Le passage à la pompe est une expérience irréelle : on commence par repérer les files de camion pour trouver la station qui vend du diesel, souvent la seule dans un rayon de 100 km. Il s’agit ensuite de se composer un air suffisamment ahuri pour doubler la queue, tout en demandant au chauffeur en tête de file de bien vouloir nous autoriser à prélever quelques litres dans son quota…car le diesel est rationné et, bien entendu, nous n’avons pas la carte nécessaire. Le pompiste se charge généralement de la faire l’intermédiaire et dans 3 cas sur 4 nous ne payons rien, pour notre demi plein ridicule de 6 litres. D’autres situations aussi étranges : des gens nous demandant si nous ne voulons pas prendre un peu de gasoil, comme on propose un verre d’eau, un militaire de l’escorte qui puise pour nous dans un bidon de 20 litres posé en pleine route au milieu de nulle part ou encore un routier qui siphonne dans son propre réservoir quand on lui demande où se trouve la prochaine station service…
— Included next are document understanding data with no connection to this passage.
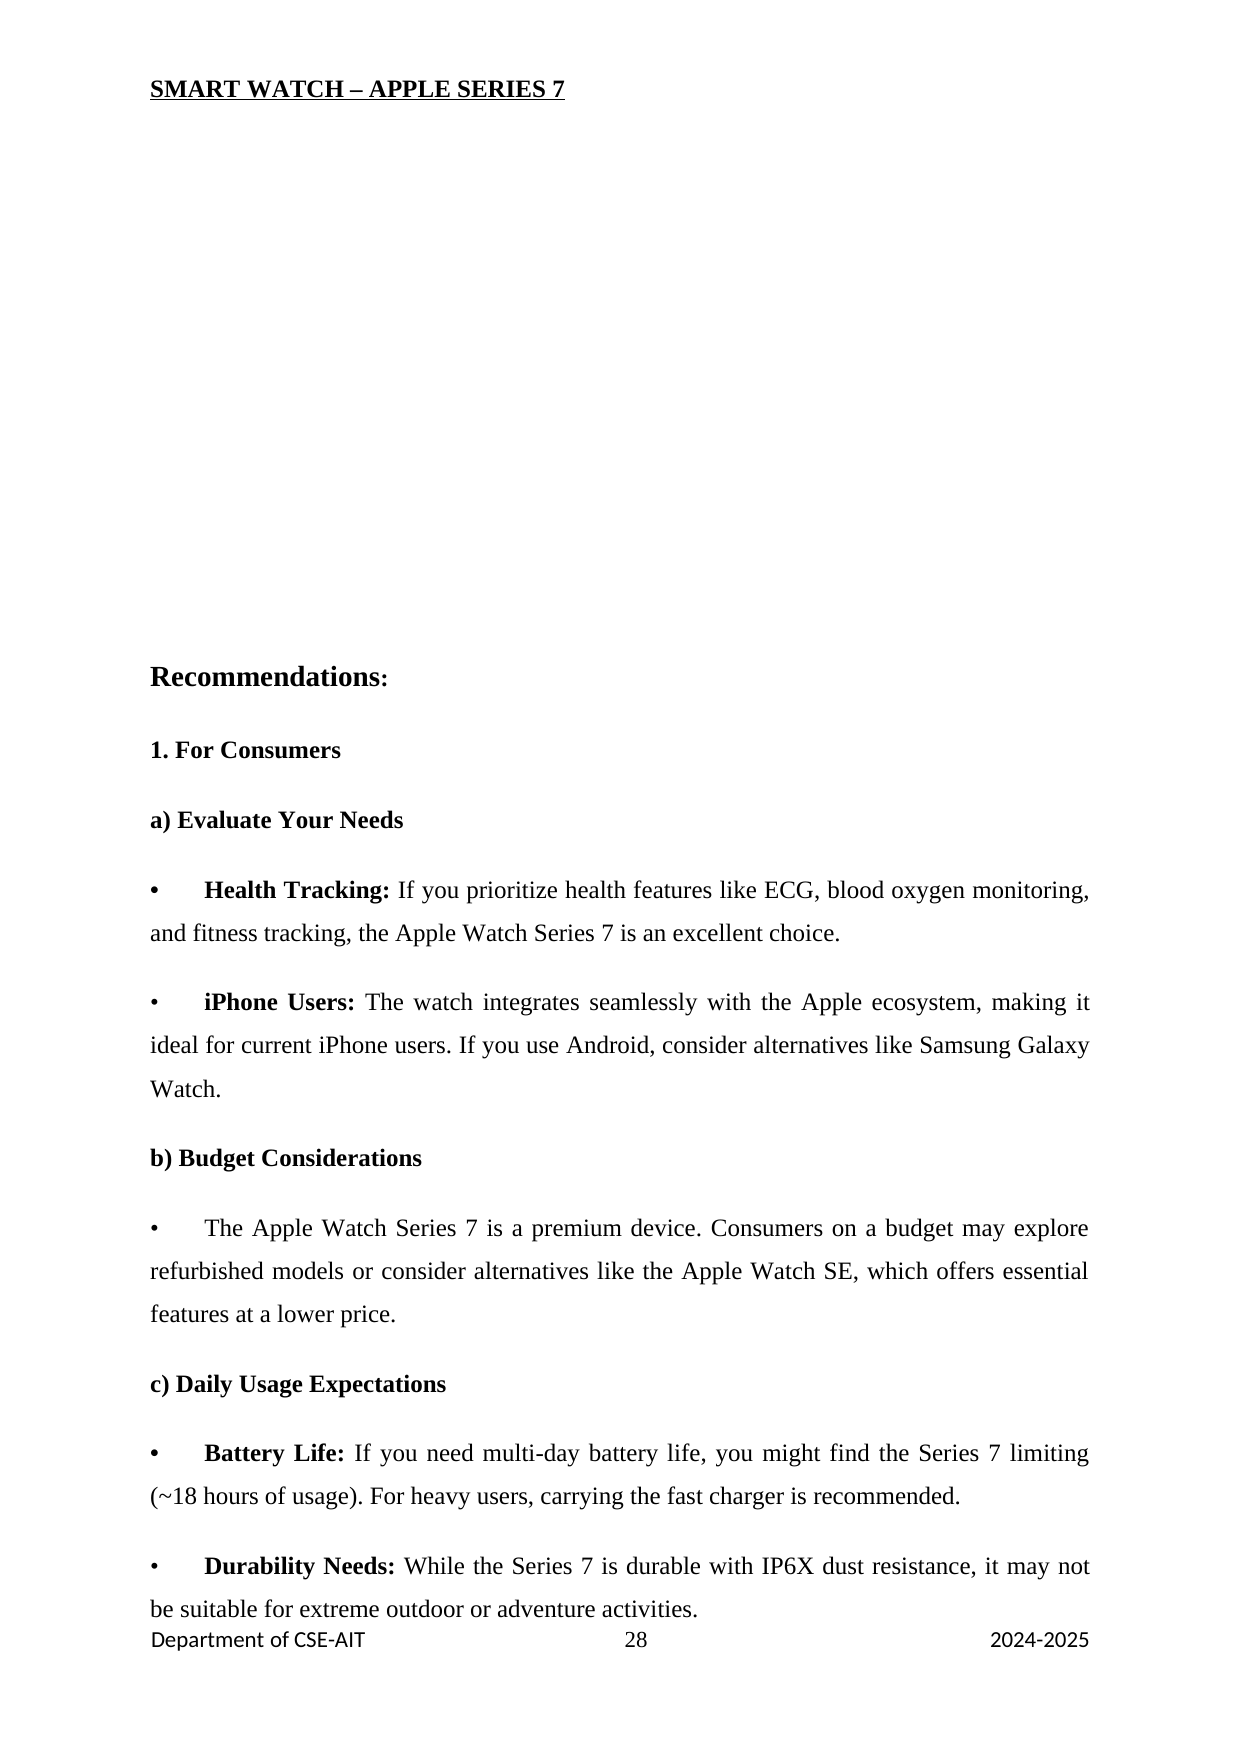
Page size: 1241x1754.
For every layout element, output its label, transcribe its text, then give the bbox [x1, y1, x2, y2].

text c) Daily Usage Expectations [150, 1369, 1091, 1397]
text • Durability Needs: While the Series 7 is durable with IP6X dust resistance, it may not be suitable for extreme outdoor or adventure activities. [150, 1551, 1091, 1623]
text • The Apple Watch Series 7 is a premium device. Consumers on a budget may explore refurbished models or consider alternatives like the Apple Watch SE, which offers essential features at a lower price. [150, 1213, 1091, 1328]
text Recommendations: [150, 659, 1091, 692]
text • Health Tracking: If you prioritize health features like ECG, blood oxygen monitoring, and fitness tracking, the Apple Watch Series 7 is an excellent choice. [150, 875, 1091, 947]
text • Battery Life: If you need multi-day battery life, you might find the Series 7 limiting (~18 hours of usage). For heavy users, carrying the fast charger is recommended. [150, 1438, 1091, 1510]
text • iPhone Users: The watch integrates seamlessly with the Apple ecosystem, making it ideal for current iPhone users. If you use Android, consider alternatives like Samsung Galaxy Watch. [150, 987, 1091, 1102]
text a) Evaluate Your Needs [150, 805, 1091, 834]
text 1. For Consumers [150, 736, 1091, 764]
text b) Budget Considerations [150, 1143, 1091, 1172]
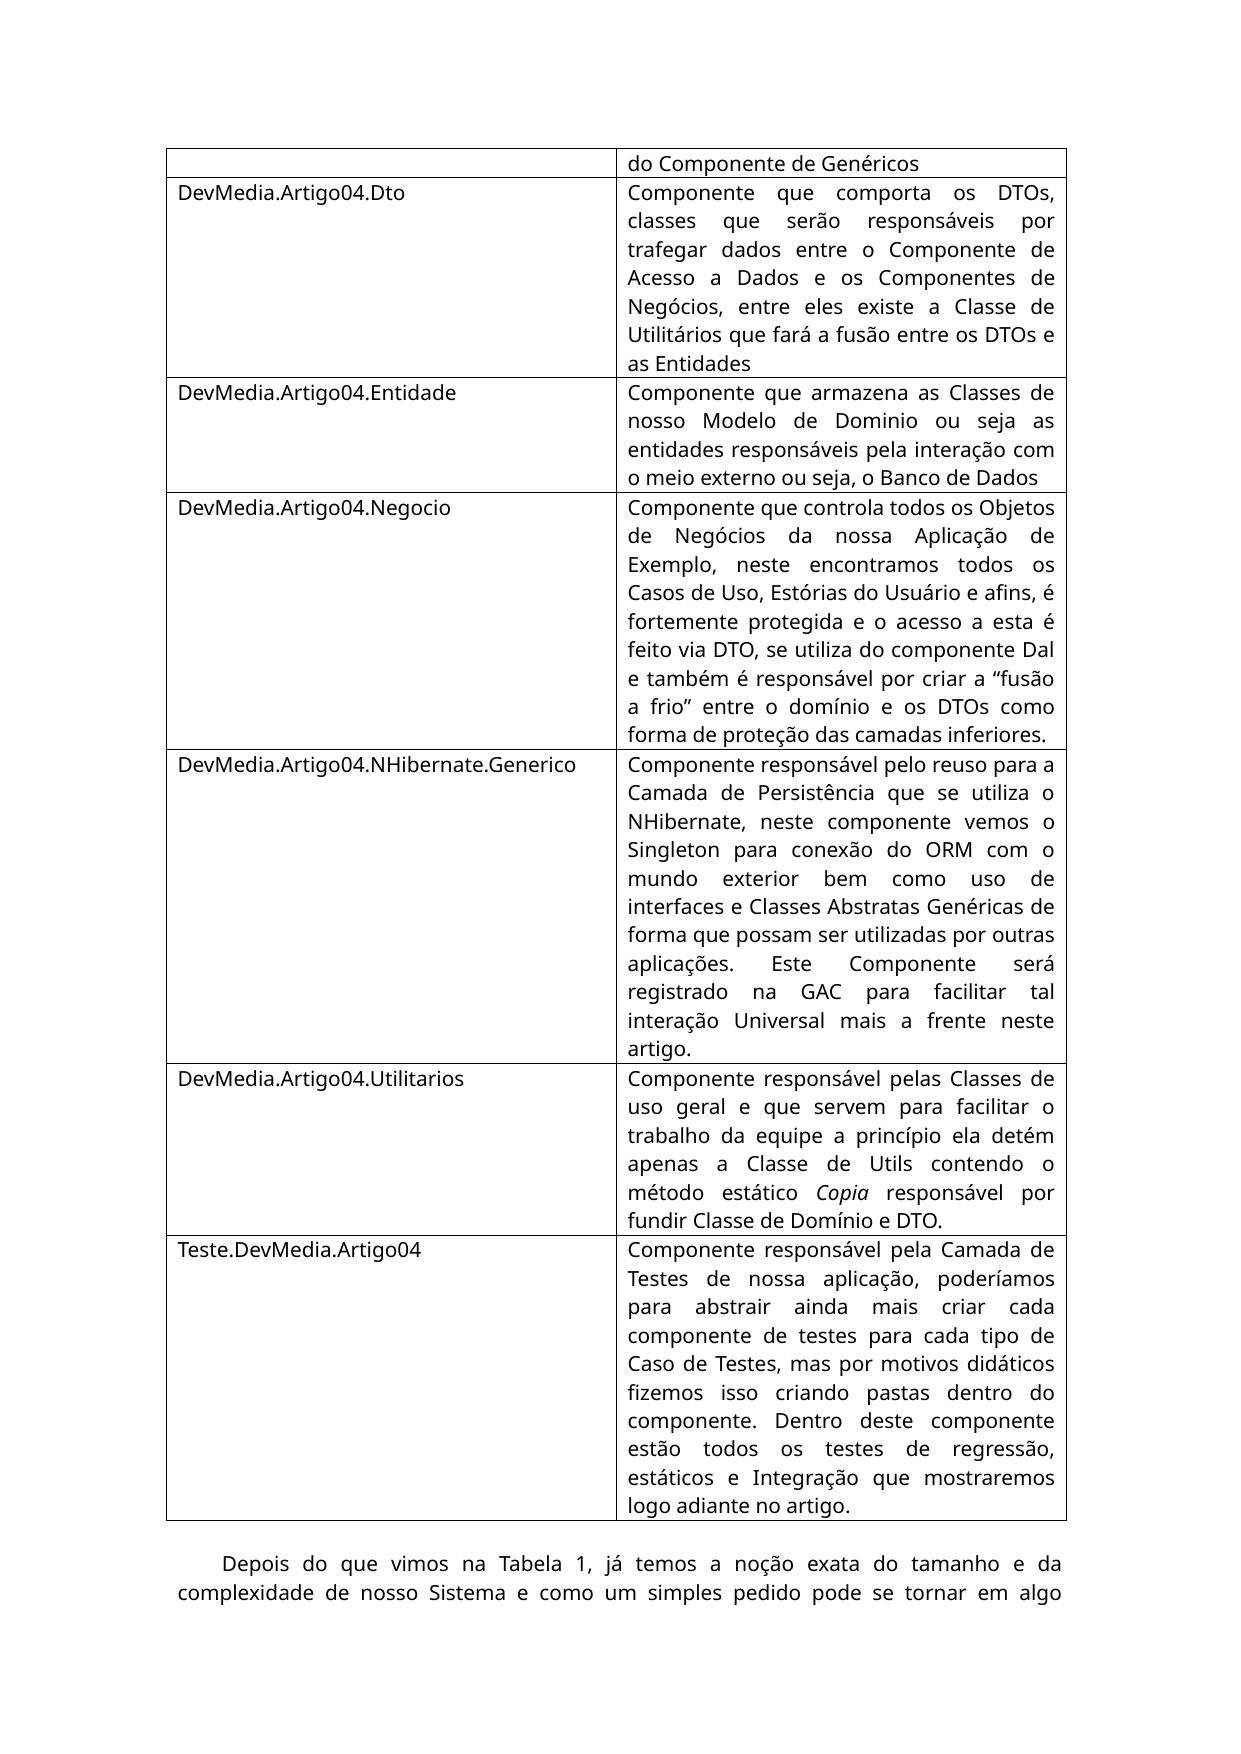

L’Iran est un pays de montagnes. Et notre rickshaw a du passer quelques cols dans le nord du pays. En effet après Téhéran, nous avons pris les chemins de traverses, passant par la vallée d’Alamut, célèbre pour les châteaux de la secte des assassins et ensuite par le site zoroastrien de Takht-e-Soleiman, pour sortir du pays du côté d’Orumyeh. C’est ainsi que nous sommes montés à 2500 m et nous avons inauguré les séances de « poussette » pour les passages les plus pentus. Parallèlement nous avons atteint en descente des vitesses proprement supersoniques : au minimum 80 km/h, l’aiguille ne va pas au-delà…
En Iran comme au Pakistan, nous avons rencontré quelques overlanders, i.e. ceux qui font la route, en général vers le sous-continent. Les camping cars et autre camions aménagés suivent une véritable migration, pour profiter au mieux du climat : départ d’Europe en Septembre et retour depuis l’Inde en mars. Nous nous inscrivons dans le grand courant du retour. On partage ainsi des nouvelles des gens croisés précédemment, les tuyaux pour les visas, hébergement. On nous accueille généralement par un « Alors c’est vous les types en rickshaw ! » amusé…
Les Iraniens enfin. Comment des gens aussi charmants, accueillants, mesurés, aimant les fleurs, les jardins, fanatiques des pique-niques, vénérant les poètes se sont-ils imposés le port du voile, la censure, une parodie de démocratie etc. Mystère. Mais de notre courte expérience nous avons senti que les principes de la révolution islamique n’ont pas l’air ancrés si profondément et visiblement une grande partie des jeunes ne demande qu’à les faire sauter. La question rituelle « Iran good ? » révèle cette obsession qu’on les iraniens de l’image qu’ils donnent au monde et du besoin d’être rassurés sur ce point comme s’ils n’y croyaient pas vraiment eux-mêmes.
Avant de quitter l’Iran : nous faisons une pause dans une montée abrupte. Les prés sont en fleurs. Une moto passe, nous demandant si nous avons un problème. On nous invite à prendre le thé…la théière, le thé, le sucre, les verres sont prestement sortis d’un sac plastique. Un petit feu est démarré à l’ombre d’un arbre, en bord de route. On ne se dit presque rien, nos interlocuteurs ignorent l’anglais comme 95 % de leurs concitoyens et nous baragouinons quatre phrases de farsi…et pourtant, il y a une vraie densité dans ce moment-là, une joie très tranquille. Nous sommes récompensés du voyage.